Celui qui fait ses premiers pas en politique active – il a été journaliste et a travaillé pendant 14 ans en zone de conflit, notamment en Somalie, en Afghanistan et au Soudan, dont six ans pour Human Rights Watch – l’admet avec une maîtrise que ne renierait pas un politicien d’expérience.

« Ce type de crise interne au sein du parti n’est pas synonyme d’un parti en déroute. C’est synonyme d’un parti qui est en croissance.
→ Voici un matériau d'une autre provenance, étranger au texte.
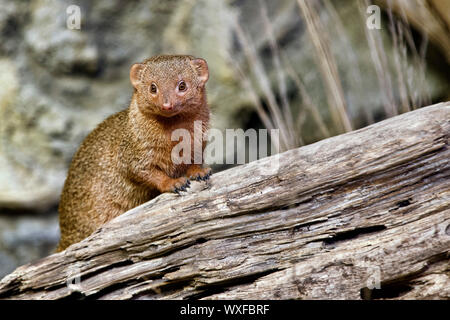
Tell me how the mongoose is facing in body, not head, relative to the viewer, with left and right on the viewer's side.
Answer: facing the viewer and to the right of the viewer
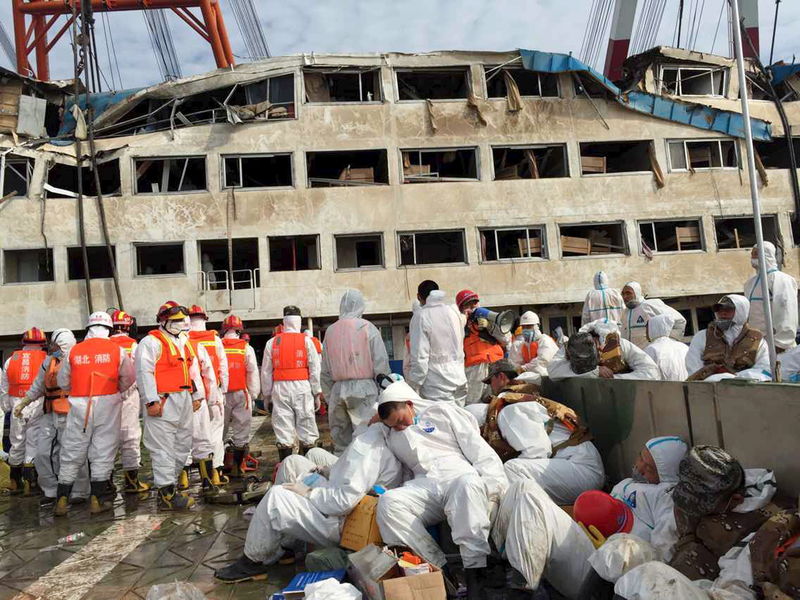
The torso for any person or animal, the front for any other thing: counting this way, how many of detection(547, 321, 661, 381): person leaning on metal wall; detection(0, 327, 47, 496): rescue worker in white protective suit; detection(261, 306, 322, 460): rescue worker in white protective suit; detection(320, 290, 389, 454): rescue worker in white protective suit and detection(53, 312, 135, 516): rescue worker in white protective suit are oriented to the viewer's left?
0

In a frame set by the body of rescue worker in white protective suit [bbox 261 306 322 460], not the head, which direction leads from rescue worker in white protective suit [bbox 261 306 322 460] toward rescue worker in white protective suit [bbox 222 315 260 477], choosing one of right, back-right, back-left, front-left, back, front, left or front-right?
left

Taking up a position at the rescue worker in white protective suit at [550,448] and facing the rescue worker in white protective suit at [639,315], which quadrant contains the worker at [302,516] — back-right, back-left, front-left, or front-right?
back-left

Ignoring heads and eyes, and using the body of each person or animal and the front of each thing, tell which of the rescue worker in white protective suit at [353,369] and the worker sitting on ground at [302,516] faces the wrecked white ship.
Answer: the rescue worker in white protective suit

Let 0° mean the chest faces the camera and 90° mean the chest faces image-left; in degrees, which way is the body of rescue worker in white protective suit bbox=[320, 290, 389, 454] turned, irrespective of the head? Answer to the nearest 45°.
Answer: approximately 180°

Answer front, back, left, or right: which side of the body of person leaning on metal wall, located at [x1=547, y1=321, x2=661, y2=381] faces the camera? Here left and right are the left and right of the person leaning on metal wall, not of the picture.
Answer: front

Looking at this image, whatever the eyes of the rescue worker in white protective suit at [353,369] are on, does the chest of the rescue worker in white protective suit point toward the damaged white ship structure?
yes

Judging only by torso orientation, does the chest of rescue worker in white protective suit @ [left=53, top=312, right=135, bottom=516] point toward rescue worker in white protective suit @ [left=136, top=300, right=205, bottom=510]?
no

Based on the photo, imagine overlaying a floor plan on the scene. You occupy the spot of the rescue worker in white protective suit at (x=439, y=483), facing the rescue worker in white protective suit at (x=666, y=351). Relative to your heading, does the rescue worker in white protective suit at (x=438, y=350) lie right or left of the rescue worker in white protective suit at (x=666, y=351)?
left

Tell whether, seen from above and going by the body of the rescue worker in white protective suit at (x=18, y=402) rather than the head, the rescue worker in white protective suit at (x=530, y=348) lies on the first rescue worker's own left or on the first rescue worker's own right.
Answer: on the first rescue worker's own right

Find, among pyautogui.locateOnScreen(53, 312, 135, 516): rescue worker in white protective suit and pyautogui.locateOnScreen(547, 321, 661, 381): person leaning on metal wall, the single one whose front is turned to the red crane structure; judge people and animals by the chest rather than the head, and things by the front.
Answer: the rescue worker in white protective suit

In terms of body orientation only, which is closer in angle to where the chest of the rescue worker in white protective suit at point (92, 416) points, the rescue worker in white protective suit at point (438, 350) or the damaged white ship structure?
the damaged white ship structure

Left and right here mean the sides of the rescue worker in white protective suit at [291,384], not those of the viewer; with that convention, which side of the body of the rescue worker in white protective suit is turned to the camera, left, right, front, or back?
back

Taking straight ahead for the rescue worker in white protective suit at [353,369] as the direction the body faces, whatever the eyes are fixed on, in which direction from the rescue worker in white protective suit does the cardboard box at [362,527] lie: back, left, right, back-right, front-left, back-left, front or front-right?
back

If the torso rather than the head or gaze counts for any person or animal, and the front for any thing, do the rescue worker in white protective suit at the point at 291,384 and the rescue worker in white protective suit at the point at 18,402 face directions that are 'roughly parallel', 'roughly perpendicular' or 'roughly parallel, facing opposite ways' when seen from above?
roughly parallel
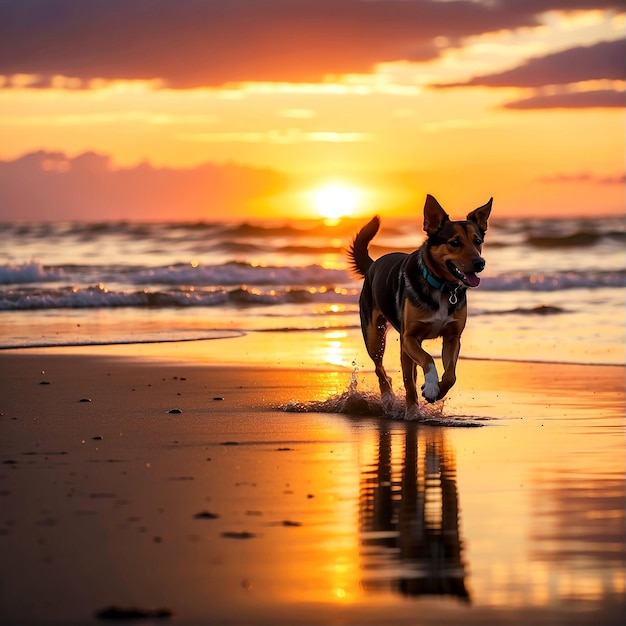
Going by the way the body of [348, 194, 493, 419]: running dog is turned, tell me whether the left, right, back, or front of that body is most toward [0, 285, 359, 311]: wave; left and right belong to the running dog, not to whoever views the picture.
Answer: back

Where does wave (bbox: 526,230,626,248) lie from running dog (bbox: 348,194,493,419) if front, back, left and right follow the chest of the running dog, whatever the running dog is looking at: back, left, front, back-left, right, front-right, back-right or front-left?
back-left

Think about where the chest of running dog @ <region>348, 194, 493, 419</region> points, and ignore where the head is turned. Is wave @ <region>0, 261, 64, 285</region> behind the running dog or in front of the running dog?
behind

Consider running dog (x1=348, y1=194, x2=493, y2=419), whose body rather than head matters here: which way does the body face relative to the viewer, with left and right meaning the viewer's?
facing the viewer and to the right of the viewer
On est présentement en crise de croissance en ce qui a trait à de nouvelles réalités sociales comme la diversité et l’inclusion », argue-t-il.

Et le duo croit avoir un remède à ces maux. « Elizabeth et moi connaissons très bien les problèmes de gouvernance, et nous sommes déterminés à amener le parti dans une position qui sera plus stable », dit le jeune homme de 32 ans.

En s’alliant à un Québécois, l’ancienne cheffe répare peut-être des ponts qui avaient été rompus sous la gouverne d’Annamie Paul. Ses relations avec l’aile québécoise étaient très tendues ; elle avait refusé la candidature de l’ex-député bloquiste Christian Simard parce qu’il était souverainiste.

Elizabeth May, quant à elle, avait accueilli à bras ouverts Pierre Nantel, actuellement candidat pour le Parti québécois, même si elle avait au départ nié que sa recrue avait des convictions souverainistes.

Invité à préciser à quelle enseigne il loge, Jonathan Pedneault a dit ceci : « Si le Québec décide de former son propre pays, je pense qu’il a tous les outils nécessaires pour devenir un État qui va être fonctionnel. Ceci étant, présentement, ma grande préoccupation, c’est la question des changements climatiques. »

Quel avenir ?

Si la formation née en 1983 est en train de « s’autodétruire », ses déboires ne sont peut-être pas entièrement attribuables aux luttes intestines, estime Stewart Prest, professeur de science politique à l’Université Quest de Squamish, en Colombie-Britannique.

« D’une certaine façon, le parti est victime de son propre succès, ou plus précisément du fait que les partis fédéraux ont des plans de lutte contre les changements climatiques », dit-il. Et le fait que les coffres du Parti vert soient aussi dégarnis n’aide en rien sa cause, relève le politologue.

« Le parti ne semble pas avoir conscience de la raison pour laquelle il existe », croit pour sa part l’ancien stratège politique Karl Bélanger.

Car toutes ces discordes, qu’il s’agisse de celle sur la diversité ou de celle sur le conflit israélo-palestinien – qui a mené au départ de la députée Jenica Atwin en 2021 –, n’ont « rien à voir avec son fonds de commerce », celui d’incarner « la conscience environnementale du pays », analyse-t-il.

La formation n’est pas en voie d’extinction pour autant, juge celui qui a travaillé pour le NPD des années avant de fonder Traxxion Stratégies, entreprise de relations publiques : « Si le parti parvient à recentrer son discours sur les questions du climat, il va être en mesure de se rétablir. »

Les deux spécialistes s’entendent sur une chose : la tentative d’Elizabeth May de passer le flambeau à une nouvelle génération a échoué, et son emprise demeure.

C’est à suivre.

Le prochain chef vert sera annoncé le 19 novembre.

En savoir plus
  • 6
    Nombre de candidatures – dont deux formées de duos – participant à la lutte à la direction
    Source : Parti vert du Canada
    2,3 %
    Suffrages recueillis (2 députés) par le Parti vert au dernier scrutin, en 2021. Ce taux était de 6,6 % en 2019.